09/01/2009

ZOETROPE

Espectáculo multimédia de Rui Horta e Micro Audio Waves
No Porto, Teatro Experimental Carlos Alberto
8, 9 e 10 de Janeiro, 21h30
"Um dia, os concertos serão assim? Carlos Morgado, dos Micro Audio Waves, responde: "É possível." O espectáculo de Rui Horta e da banda lisboeta "Zoetrope", funde géneros.
Na capital russa, no mês passado, "Zoetrope" abriu o Festival de Dança Contemporânea. Os portugueses foram os convidados especiais. Não tendo bailarinos, apenas contando com o trabalho multimédia do coreógrafo Rui Horta, podia estranhar-se a sua presença ali. Mas o espectáculo, que conta em palco com Carlos Morgado, Cláudia Efe, Flak e Francisco Rebelo, dissipou dúvidas. "Este projecto serve a transversalidade", disse Margarida Gouveia, conselheira cultural da Embaixada portuguesa em Moscovo e a mentora da antestreia fora de portas.

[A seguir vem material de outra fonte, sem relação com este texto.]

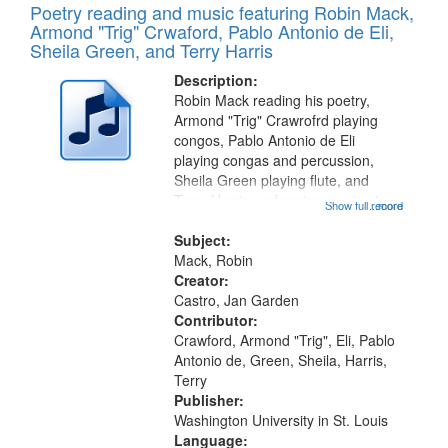
Poetry reading and music featuring Robin Mack,
Armond "Trig" Crwaford, Pablo Antonio de Eli,
Sheila Green, and Terry Harris
Description:
Robin Mack reading his poetry,
Armond "Trig" Crawrofrd playing
congos, Pablo Antonio de Eli
playing congas and percussion,
Sheila Green playing flute, and
Terry Harris performing music at
Show full record
...more
Duff's Restaurant. Recording Index:
Fragments, Passages 06:41; The
Subject:
Natchez Trace 08:52; Backstreets
Mack, Robin
10:47;...
Creator:
Castro, Jan Garden
Contributor:
Crawford, Armond "Trig", Eli, Pablo
Antonio de, Green, Sheila, Harris,
Terry
Publisher:
Washington University in St. Louis
Language: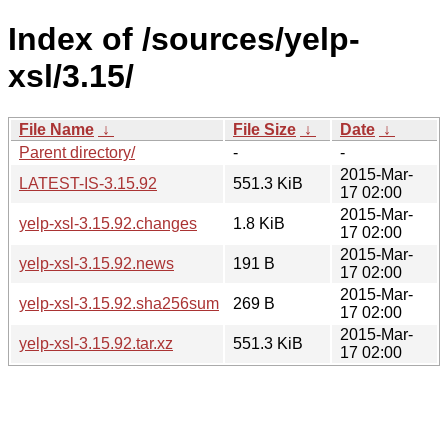
Index of /sources/yelp-
xsl/3.15/
File Name
↓
File Size
↓
Date
↓
Parent directory/
-
-
2015-Mar-
LATEST-IS-3.15.92
551.3 KiB
17 02:00
2015-Mar-
yelp-xsl-3.15.92.changes
1.8 KiB
17 02:00
2015-Mar-
yelp-xsl-3.15.92.news
191 B
17 02:00
2015-Mar-
yelp-xsl-3.15.92.sha256sum
269 B
17 02:00
2015-Mar-
yelp-xsl-3.15.92.tar.xz
551.3 KiB
17 02:00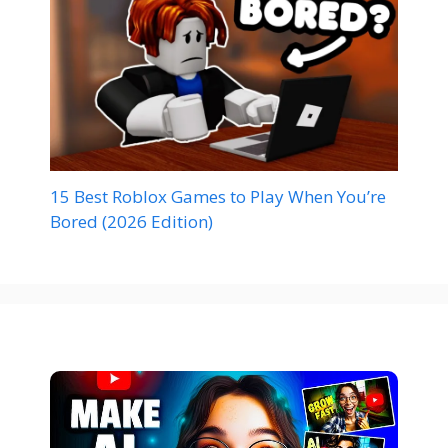
15 Best Roblox Games to Play When You’re
Bored (2026 Edition)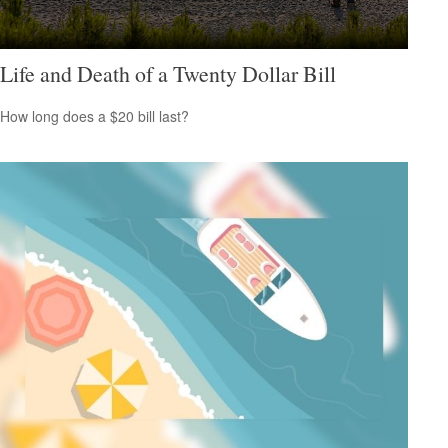
Life and Death of a Twenty Dollar Bill
How long does a $20 bill last?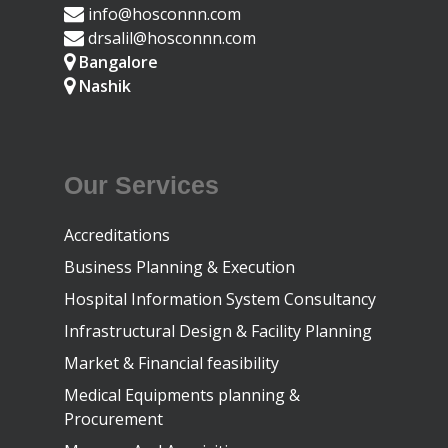
info@hosconnn.com
drsalil@hosconnn.com
Bangalore
Nashik
Our Services
Accreditations
Business Planning & Execution
Hospital Information System Consultancy
Infrastructural Design & Facility Planning
Market & Financial feasibility
Medical Equipments planning &
Procurement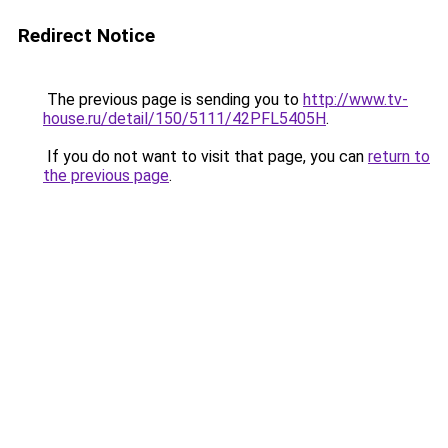
Redirect Notice
The previous page is sending you to
http://www.tv-
house.ru/detail/150/5111/42PFL5405H
.
If you do not want to visit that page, you can
return to
the previous page
.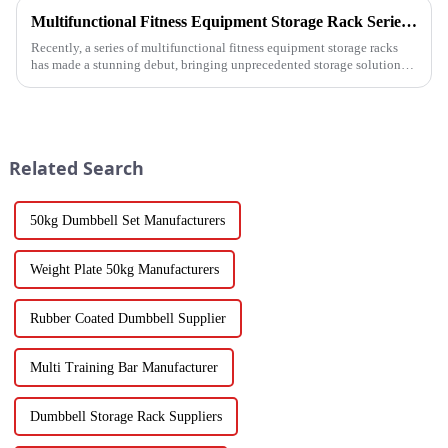
Multifunctional Fitness Equipment Storage Rack Series: Redefining the Order of Fitness Spaces
Recently, a series of multifunctional fitness equipment storage racks
has made a stunning debut, bringing unprecedented storage solutions
for fitness enthusiasts and professional gyms.
Related Search
50kg Dumbbell Set Manufacturers
Weight Plate 50kg Manufacturers
Rubber Coated Dumbbell Supplier
Multi Training Bar Manufacturer
Dumbbell Storage Rack Suppliers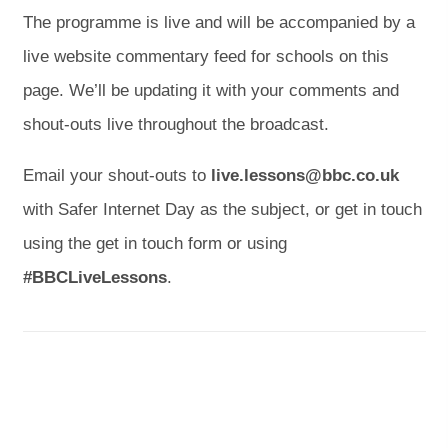
p
p
The programme is live and will be accompanied by a
e
e
live website commentary feed for schools on this
n
n
page. We’ll be updating it with your comments and
s
s
shout-outs live throughout the broadcast.
i
i
n
n
Email your shout-outs to
live.lessons@bbc.co.uk
n
n
with Safer Internet Day as the subject, or get in touch
e
e
using the get in touch form or using
w
w
#BBCLiveLessons
.
t
t
a
a
b
b
)
)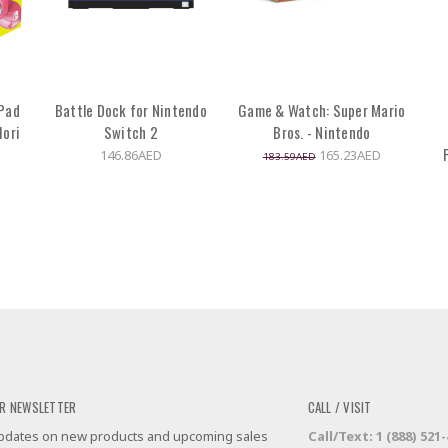
 Pad
Battle Dock for Nintendo
Game & Watch: Super Mario
Hori
Switch 2
Bros. - Nintendo
146.86AED
165.23AED
183.59AED
R NEWSLETTER
CALL / VISIT
 updates on new products and upcoming sales
Call/Text: 1 (888) 521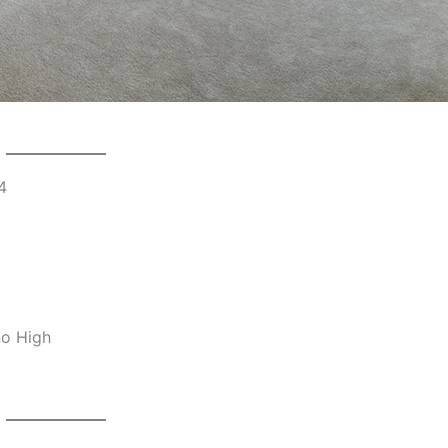
4
no High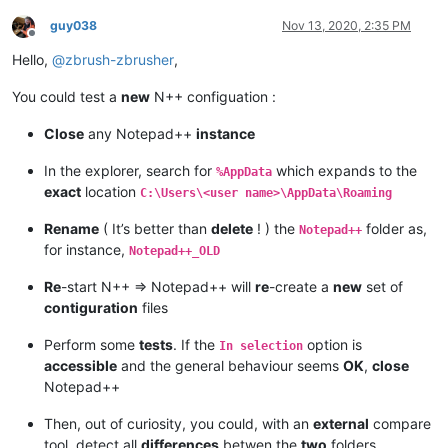
guy038
Nov 13, 2020, 2:35 PM
Offline
Hello,
@
zbrush-zbrusher
,
You could test a
new
N++ configuation :
Close
any Notepad++
instance
In the explorer, search for
which expands to the
%AppData
exact
location
C:\Users\<user name>\AppData\Roaming
Rename
( It’s better than
delete
! ) the
folder as,
Notepad++
for instance,
Notepad++_OLD
Re
-start N++ => Notepad++ will
re
-create a
new
set of
contiguration
files
Perform some
tests
. If the
option is
In selection
accessible
and the general behaviour seems
OK
,
close
Notepad++
Then, out of curiosity, you could, with an
external
compare
tool, detect all
differences
betwen the
two
folders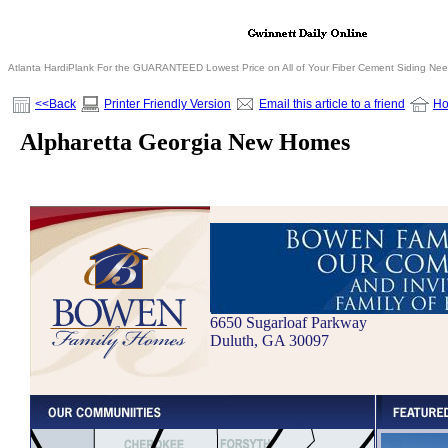
Atlanta HardiPlank For the GUARANTEED Lowest Price on All of Your Fiber Cement Siding Ne
<<Back
Printer Friendly Version
Email this article to a friend
H
Alpharetta Georgia New Homes
6650 Sugarloaf Parkway
Duluth, GA 30097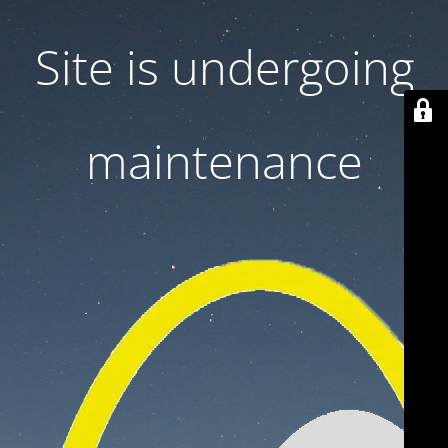
Site is undergoing
maintenance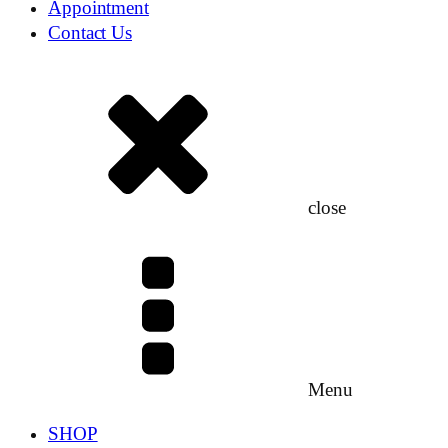
Appointment
Contact Us
close
Menu
SHOP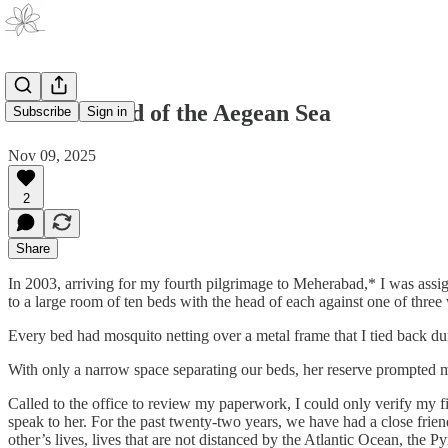
Paros: Island of the Aegean Sea
Subscribe
Sign in
Nov 09, 2025
2
Share
In 2003, arriving for my fourth pilgrimage to Meherabad,* I was assi
to a large room of ten beds with the head of each against one of three 
Every bed had mosquito netting over a metal frame that I tied back du
With only a narrow space separating our beds, her reserve prompted m
Called to the office to review my paperwork, I could only verify my f
speak to her. For the past twenty-two years, we have had a close frien
other’s lives, lives that are not distanced by the Atlantic Ocean, the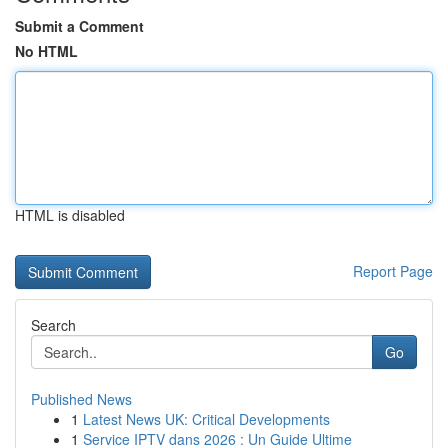
Submit a Comment
No HTML
HTML is disabled
Report Page
Search
Go
Published News
1
Latest News UK: Critical Developments
1
Service IPTV dans 2026 : Un Guide Ultime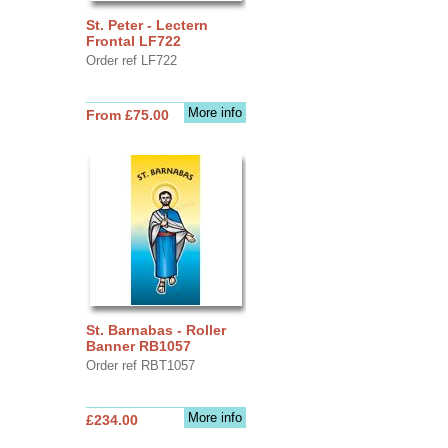
St. Peter - Lectern
Frontal LF722
Order ref LF722
More info
From £75.00
St. Barnabas - Roller
Banner RB1057
Order ref RBT1057
More info
£234.00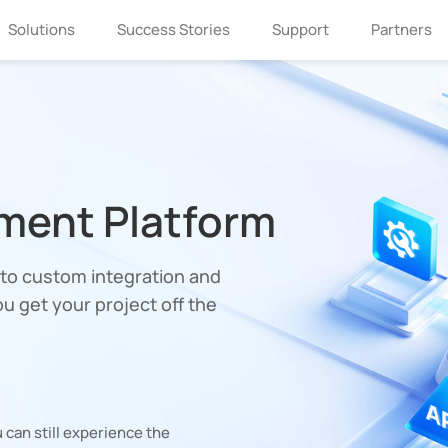
Solutions
Success Stories
Support
Partners
ment Platform
o custom integration and
u get your project off the
 can still experience the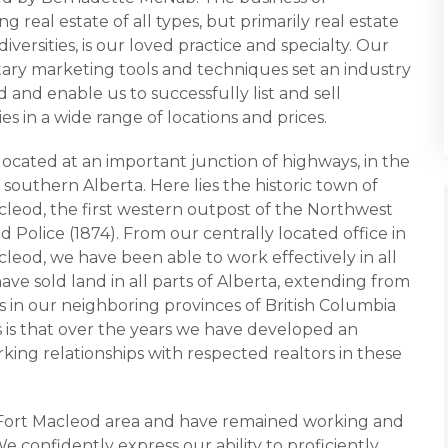
g real estate of all types, but primarily real estate
s diversities, is our loved practice and specialty. Our
tary marketing tools and techniques set an industry
 and enable us to successfully list and sell
es in a wide range of locations and prices.
located at an important junction of highways, in the
 southern Alberta. Here lies the historic town of
cleod, the first western outpost of the Northwest
Police (1874). From our centrally located office in
leod, we have been able to work effectively in all
ave sold land in all parts of Alberta, extending from
as in our neighboring provinces of British Columbia
is that over the years we have developed an
king relationships with respected realtors in these
n Fort Macleod area and have remained working and
We confidently express our ability to proficiently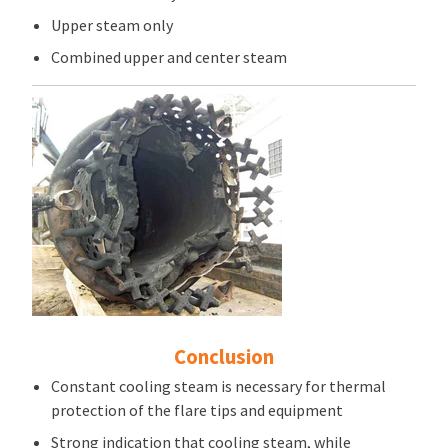
Upper steam only
Combined upper and center steam
Conclusion
Constant cooling steam is necessary for thermal
protection of the flare tips and equipment
Strong indication that cooling steam, while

"Zoetrope", referência ao mecanismo que cria a ilusão de movimento pertencente aos primórdios do cinema, apresenta-se num palco forrado com ecrãs, através dos quais circulam imagens que, aos poucos, vão desfiando narrativas, quer seja recorrendo a paisagens, cenas protagonizadas pela vocalista ou simplesmente funcionando como lente ao que sucede na actuação da banda, agora apurados nos gestos. Coordenados.
Uma equipa de 11 elementos, na sua maioria técnicos de imagem, rumou a Moscovo cinco dias antes da antestreia. O primeiro desafio foi transportar o material ido de Montemor-o-Novo, residência artística de Rui Horta, onde o espectáculo, em seis meses, nasceu e foi montado. "Funciono sobretudo com a visão", contou Rui Horta, "enquanto eles raciocinam de forma musical". Durante a viagem, uma mala metalizada exigiu atenção redobrada. Era chamada de "o cérebro". Nela se transportava o "polivoks": aparelho sonoro diferenciador da banda.
Na cidade de avenidas gigantes, onde convivem automóveis topo de gama com carros a cair de velhos e se tropeça em teatros, sobretudo nas redondezas da Praça Vermelha - ao contrário dos cinemas, que parecem escassos -, conjugar, em cena, músicas originais, compostas para o efeito, com uma parafernália de linguagens artísticas gerou ansiedade. Cláudia Efe não o disfarçava: andava nervosa.
Até ao último momento, mesmo antes da subida ao palco, foram feitos ajustes, introduzindo-se detalhes, contou Rui Horta. Obcecado pelo rigor, dizia que alguns aspectos ainda seriam melhorados em Gijon, Espanha, onde estava previsto toda a equipa passar mais uma semana em ensaios, antes de se apresentarem no Porto, onde se inicia digressão, que prossegue para Lisboa, Leiria e, no estrangeiro, Frankfurt, em primeiro lugar.
"Gosto muito do 'cartoon' com os vídeos das caras deles, que transmitem os seus medos". Afinal, "é o que sentimos quando não temos respostas", explicou Rui Horta.
Na visão de Cláudia Efe, o que está em causa é a relação do homem com a máquina. "As transformações tecnológicas dos últimos 100 anos mudaram a nossa vida", disse. "Abordamos a estranheza que os novos 'gadgets' nos podem provocar". No espectáculo, Cláudia Efe observa um pequeno cavalo, que chega a encher o cenário, no que parece retratar uma viagem à infância, e vê o brinquedo escapar-se-lhe. Características oníricas perpassam grande parte da peça: da corrida interminável, ofegante, ao salto, do abismo, para outro lado. Gravações todas elas feitas no Alentejo.
Segundo o guitarrista Flak, este projecto consegue relacionar Ciência e Arte. "Faz pensar de outra forma o mundo dos sons e o mundo das palavras, numa relação mediada pelo corpo".
Carlos Morgado, responsável pelos sons electrónicos, prefere o ângulo existencial. "No fundo, andas sempre à procura de mais liberdade, de algo diferente, que te toque, mas esse algo pode fazer-te regressar a uma vida certinha. É cíclico. É como o Zoetrope.”